We know what he's trying to say but for the life of us there is nothing joined up or coherent about him. The Old Etonian cadences are still smooth and roll off the tongue quite neatly but there are moments through the daily updates when he needs somebody to prompt him or keep up his spirits. He jabs his fingers at TV crews, health editors on the national newspapers and then wipes away beads of sweat once again. He stares intently at any friendly face in the Press audience prepared to listen to him and understand his thinking. He looks as though he may be fighting a losing battle.

The Johnson eyes are forever swivelling from side to side, darting across the room in the hope that something of a radical breakthrough might come to his rescue. But woe betide anybody with the revolutionary vaccine that will stop this coronavirus in its tracks permanently. He continues to address members of the Press with that chummy first name reference but never knows whether anything is hitting the mark or indeed reaching out to his British public.

The thought occurs to you that Johnson could reasonably be compared to his wartime hero and fellow Tory Winston Churchill. At the end of the Second World War, Churchill was rightly claimed to be the hero of all time and the ultimate saviour of the British people. The truth of the matter though was that for all his bravura and derring do Churchill was still regarded as a middle class toff who spent most of his time smoking expensive cigars at posh dinner parties. And this is the point where Johnson finds himself completely misunderstood.

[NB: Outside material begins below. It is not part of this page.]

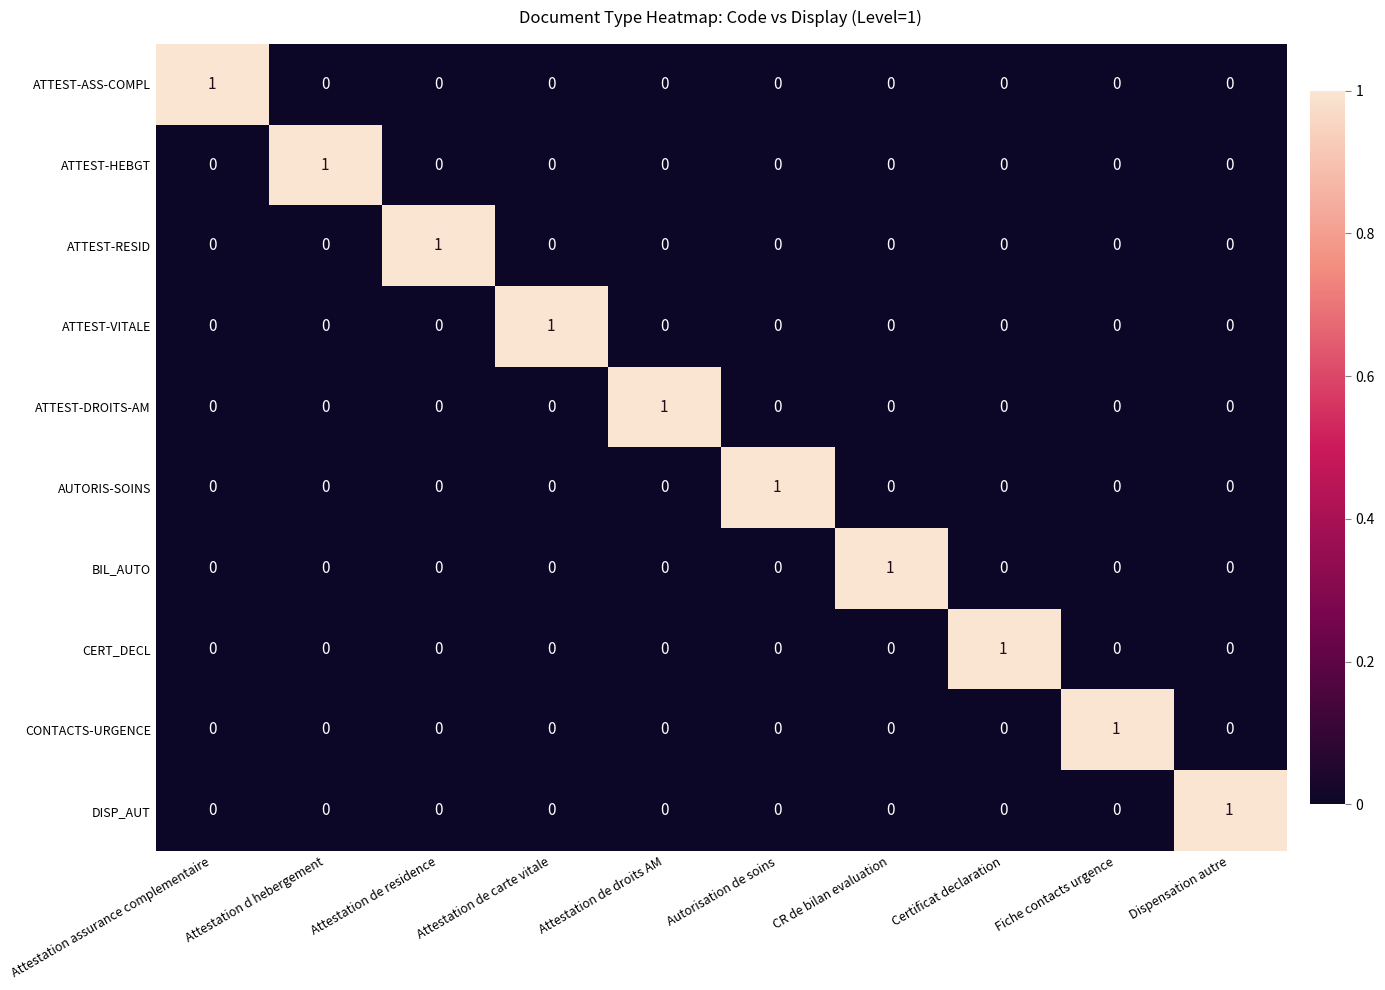

Is the value of CERT_DECL at Attestation de residence greater than the value of CONTACTS-URGENCE at Fiche contacts urgence?

No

Johnson, for all of his bright and shiny positivity and sunny optimism, is now surrounded by much darker clouds. He promised Britain that once the country had achieved Brexit and the withdrawal from the European Union then we'd all be jolly for the rest of our lives.  That was all well and good. That one has been ticked off. Now though he will gaze out of his Downing Street window with a gloom and foreboding that even he couldn't have expected. A worldwide disease is wrecking his image and only he can fix this one.

Still, Britain we may trust that we'll all get through this one as we always have throughout the dusty archives of history. We'll close our doors on the outside world, becoming stiflingly claustrophobic into the bargain and afraid to venture out for so much as a pint of milk. We'll queue patiently outside chemists because only one individual may be allowed across the threshold. We'll talk to people with a sympathetic smile, wonder at the sheer variety of masks on show and then walk onwards and upwards, rationalising all the time something that is beyond our comprehension while also twiddling our thumbs. Hold on though Britain. We've done this before and we'll do it again. Keep smiling everybody.